The children were transported to their new homes on trains which were
labeled “orphan” or “baby”
trains. This period of mass
relocation of children ended in the 1920’s with the beginning of organized
foster care in America.
The trains would arrive in a Midwest town where local
community leaders had assembled interested townspeople. The children would be
put on a stage-like podium for viewing and inspection where they would often
dance or sing to attract attention.
The town’s people would examine the children, perhaps feeling muscles
and checking teeth and after a brief interview take the chosen one home. Sadly,
many siblings were separated during the process because some people only wanted
one child. Historians report that
adolescent girls were the last chosen as they often seemed a threat to the
women of the household. Boys could
live in the barn or shed and provide the needed labor on the farms. Interestingly enough, redheads were
rarely wanted.
In spite of her red hair, Niamh is taken in by the Minnesota
Nielson family to work as a seamstress but not allowed to attend school. When the depression hits in 1929 she is
let go (another mouth to feed) and placed with the Brynes who name her Dorothy
and take her in as a “mother’s helper” for a family of five children. Although
she is allowed to attend school, the home conditions are terrible resulting in
an incident that once again leaves her homeless. She walks miles to the schoolhouse in the middle of the
night through blizzard conditions where a compassionate teacher takes her in
until a new foster family can be found.
With the Daly’s, who name her Vivian, she finally finds a stable home
environment. She remains with them until she is an adult. Her life story is told in
flashback as the novel opens with the 91-year old Vivian, revealing her story
in bits and pieces as she and a teenager named Molly go through the possessions
in her attic.
Molly is also a foster child, a Penobscot Indian, who has
had a troubled adolescence. Now seventeen
years old in 2011, she is assigned
a project by her caseworker to complete 50 hours of service to avoid “juvie”
and remain in school. Her
“project” is to help Vivian clear her attic. What starts off as a strange partnership and penance
gradually turns into a friendship between the 17 year- old and the 91 year- old.
As they work together and Vivian’s
story unfolds, Molly discovers that she and Vivian are not so different after
all.
Rich in detail and epic in scope, Orphan Train is a novel of
upheaval and resilience and of the secrets we carry that keep us from finding
out who we are. In an interview with the author, Christina Baker Kline says
Orphan Train wrestles with questions of cultural identify and family
history. There is also the
interesting concept of “portaging”. What possessions does one choose to take
with them and are left behind. These issues make this an excellent book discussion read.
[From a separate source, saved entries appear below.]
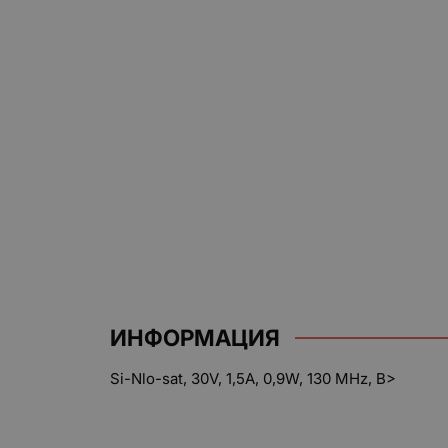
ИНФОРМАЦИЯ
Si-Nlo-sat, 30V, 1,5A, 0,9W, 130 MHz, B>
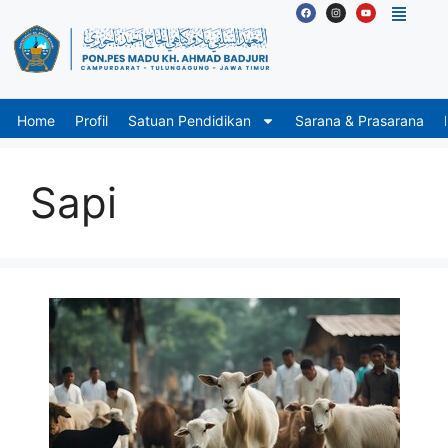
Home
Profil
Satuan Pendidikan
Sarana & Prasarana
Sapi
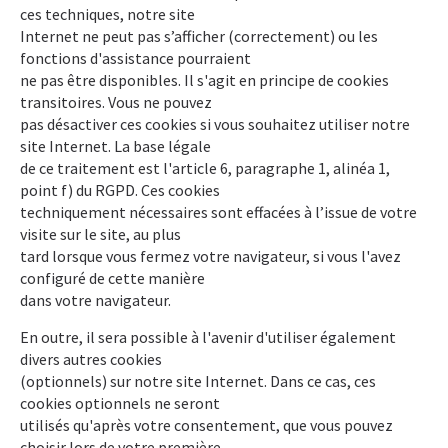
ces techniques, notre site
Internet ne peut pas s’afficher (correctement) ou les
fonctions d'assistance pourraient
ne pas être disponibles. Il s'agit en principe de cookies
transitoires. Vous ne pouvez
pas désactiver ces cookies si vous souhaitez utiliser notre
site Internet. La base légale
de ce traitement est l'article 6, paragraphe 1, alinéa 1,
point f) du RGPD. Ces cookies
techniquement nécessaires sont effacées à l’issue de votre
visite sur le site, au plus
tard lorsque vous fermez votre navigateur, si vous l'avez
configuré de cette manière
dans votre navigateur.
En outre, il sera possible à l'avenir d'utiliser également
divers autres cookies
(optionnels) sur notre site Internet. Dans ce cas, ces
cookies optionnels ne seront
utilisés qu'après votre consentement, que vous pouvez
choisir lors de votre première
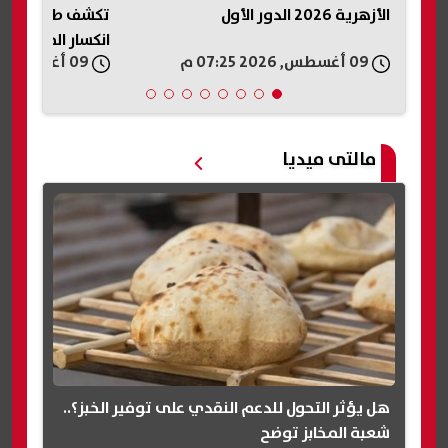
تكشف طقس الأيام المقبلة وموعد
الشهادة الإعدادي
انكسار الموجة
برقم الجلوس
09 أغسطس, 2026 07:12 م
09 أغسطس, 2026 07:10 م
مالتى ميديا
هل يؤثر التحول للدعم النقدي على توفير الخبز؟..
شعبة المخابز توضح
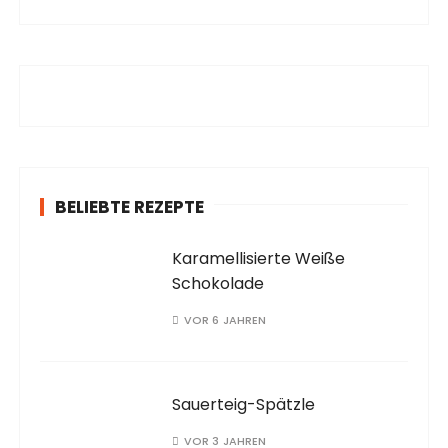
c
h
e
n
a
c
h
:
BELIEBTE REZEPTE
Karamellisierte Weiße
Schokolade
VOR 6 JAHREN
Sauerteig-Spätzle
VOR 3 JAHREN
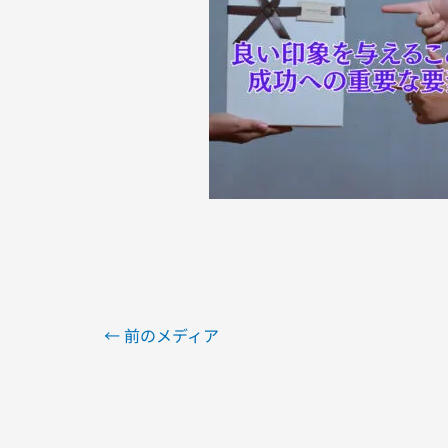
←
前のメディア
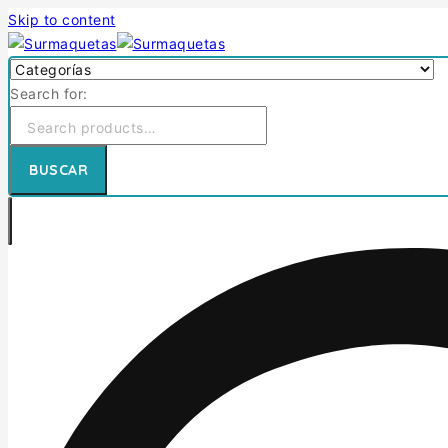
Skip to content
Search for:
BUSCAR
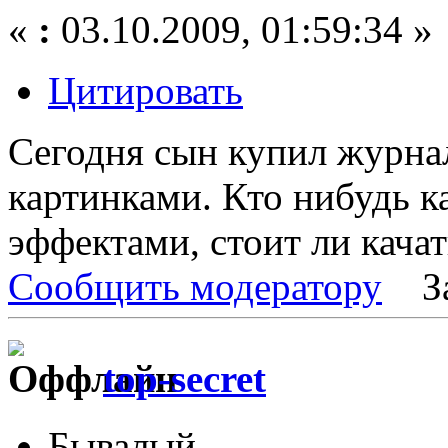
«
:
03.10.2009, 01:59:34 »
Цитировать
Сегодня сын купил журнал
картинками. Кто нибудь к
эффектами, стоит ли качат
Сообщить модератору
З
top-secret
Бывалый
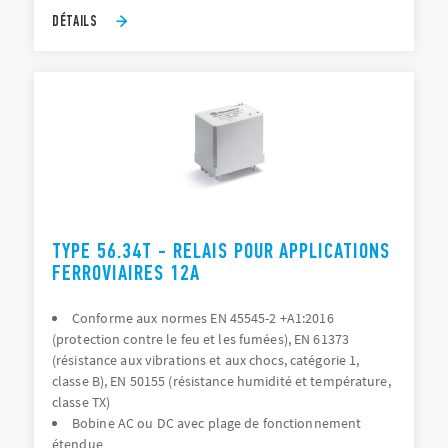
DÉTAILS
TYPE 56.34T - RELAIS POUR APPLICATIONS
FERROVIAIRES 12A
Conforme aux normes EN 45545-2 +A1:2016
(protection contre le feu et les fumées), EN 61373
(résistance aux vibrations et aux chocs, catégorie 1,
classe B), EN 50155 (résistance humidité et température,
classe TX)
Bobine AC ou DC avec plage de fonctionnement
étendue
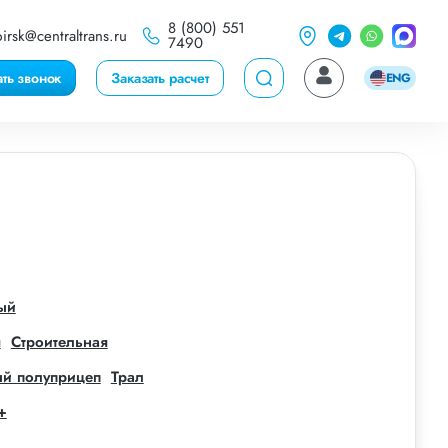
8 (800) 551
irsk@centraltrans.ru
7490
ать звонок
Заказать расчет
ENG
ый
я
Строительная
й полуприцеп
Трал
+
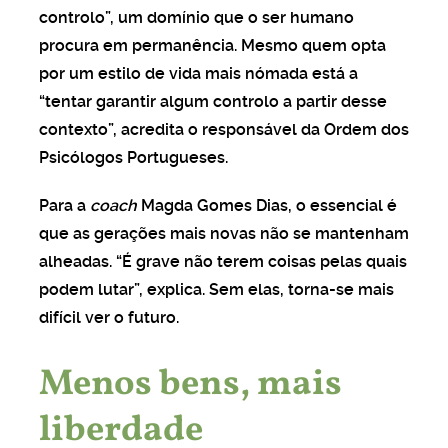
controlo”, um domínio que o ser humano
procura em permanência. Mesmo quem opta
por um estilo de vida mais nómada está a
“tentar garantir algum controlo a partir desse
contexto”, acredita o responsável da Ordem dos
Psicólogos Portugueses.
Para a
coach
Magda Gomes Dias, o essencial é
que as gerações mais novas não se mantenham
alheadas. “É grave não terem coisas pelas quais
podem lutar”, explica. Sem elas, torna-se mais
difícil ver o futuro.
Menos bens, mais
liberdade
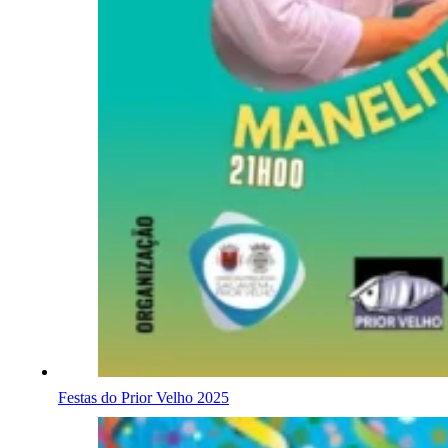
Festas do Prior Velho 2025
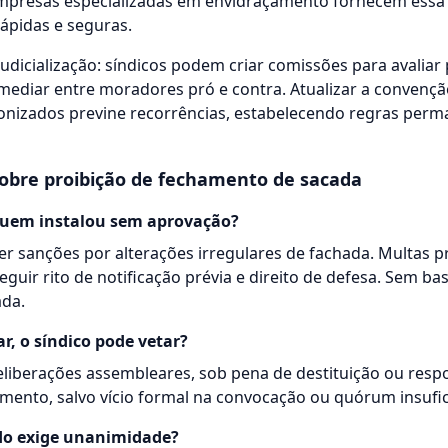
mpresas especializadas em envidraçamento fornecem ess
rápidas e seguras.
judicialização: síndicos podem criar comissões para avalia
mediar entre moradores pró e contra. Atualizar a convençã
nizados previne recorrências, estabelecendo regras perm
obre proibição de fechamento de sacada
quem instalou sem aprovação?
er sanções por alterações irregulares de fachada. Multas p
uir rito de notificação prévia e direito de defesa. Sem ba
ada.
r, o síndico pode vetar?
eliberações assembleares, sob pena de destituição ou respo
mento, salvo vício formal na convocação ou quórum insufic
o exige unanimidade?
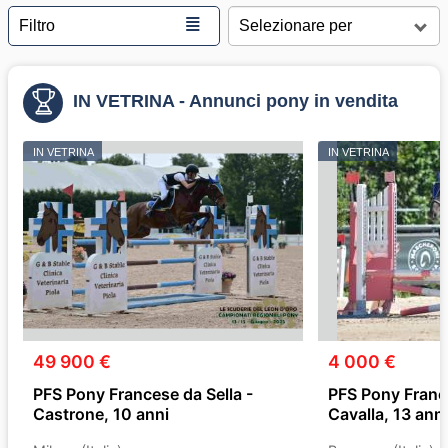
≣
Filtro
IN VETRINA - Annunci pony in vendita
IN VETRINA
IN VETRINA
49 900 €
4 000 €
PFS Pony Francese da Sella -
PFS Pony France
Castrone, 10 anni
Cavalla, 13 anni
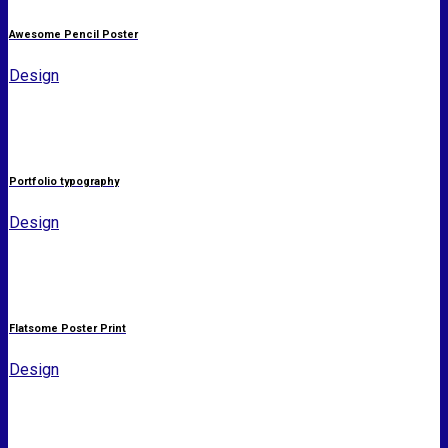
Awesome Pencil Poster
Design
Portfolio typography
Design
Flatsome Poster Print
Design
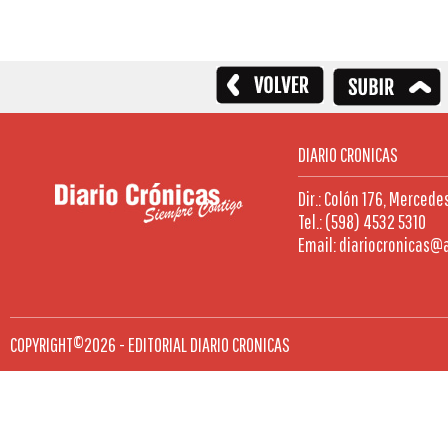
DIARIO CRONICAS
Dir.: Colón 176, Mercede
Tel.: (598) 4532 5310
Email: diariocronicas@
COPYRIGHT©2026 - EDITORIAL DIARIO CRONICAS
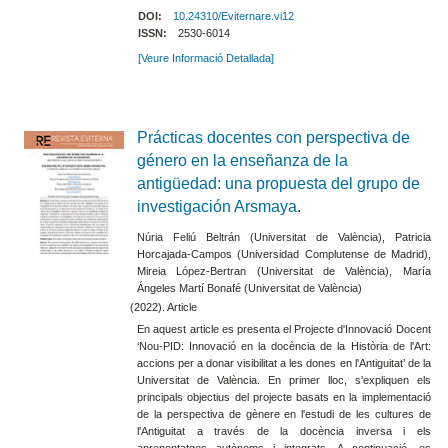
DOI:
10.24310/Eviternare.vi12
ISSN:
2530-6014
[Veure Informació Detallada]
Prácticas docentes con perspectiva de
género en la enseñanza de la
antigüedad: una propuesta del grupo de
investigación Arsmaya
.
Núria Feliú Beltrán (Universitat de València), Patricia
Horcajada-Campos (Universidad Complutense de Madrid),
Mireia López-Bertran (Universitat de València), María
Ángeles Martí Bonafé (Universitat de València)
(2022). Article
En aquest article es presenta el Projecte d'Innovació Docent
‘Nou-PID: Innovació en la docència de la Història de l'Art:
accions per a donar visibilitat a les dones en l'Antiguitat’ de la
Universitat de València. En primer lloc, s'expliquen els
principals objectius del projecte basats en la implementació
de la perspectiva de gènere en l'estudi de les cultures de
l'Antiguitat a través de la docència inversa i els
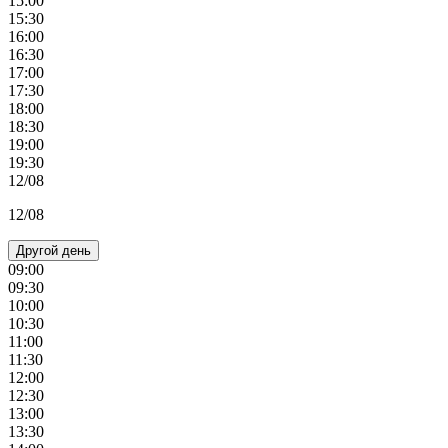
15:00
15:30
16:00
16:30
17:00
17:30
18:00
18:30
19:00
19:30
12/08
12/08
Другой день
09:00
09:30
10:00
10:30
11:00
11:30
12:00
12:30
13:00
13:30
In her research she interviewed hundreds of orphan train
children (survivors are now all over 90 years old) and read hundreds of first
person testimonials. She also
traveled to Galway County in Ireland to research the main character’s Irish
background. She attended train
riders’ reunions in New York and Minnesota and interviewed the orphans and
their descendents. They were eager
to tell their stories and tended not to dwell on the considerable hardships
they’d faced but focused on gratitude for their children and
grandchildren—lives that wouldn’t have been possible if they hadn’t been on
those trains. The most surprising
thing that came out of her research was that many train riders believed their
train was the only one. They didn’t know they were part of a massive 75-year
experiment until their own children and grandchildren got involved. According to some estimates, there are
more than two million descendents.
The National Orphan Train Complex in Concordia, Kansas
maintains an archive of riders’ stories and also houses a research facility.
Between 1853 and 1929, more than 250,000 children rode the Orphan Train to new
lives.
Kline brings this time in history alive. Previous novels by
Christina Baker Kline are Bird in Hand
and The Way Life Should Be.
In the culmination of this story of friendship and second
chances for Vivian and Molly, you may want to have a box of tissues handy.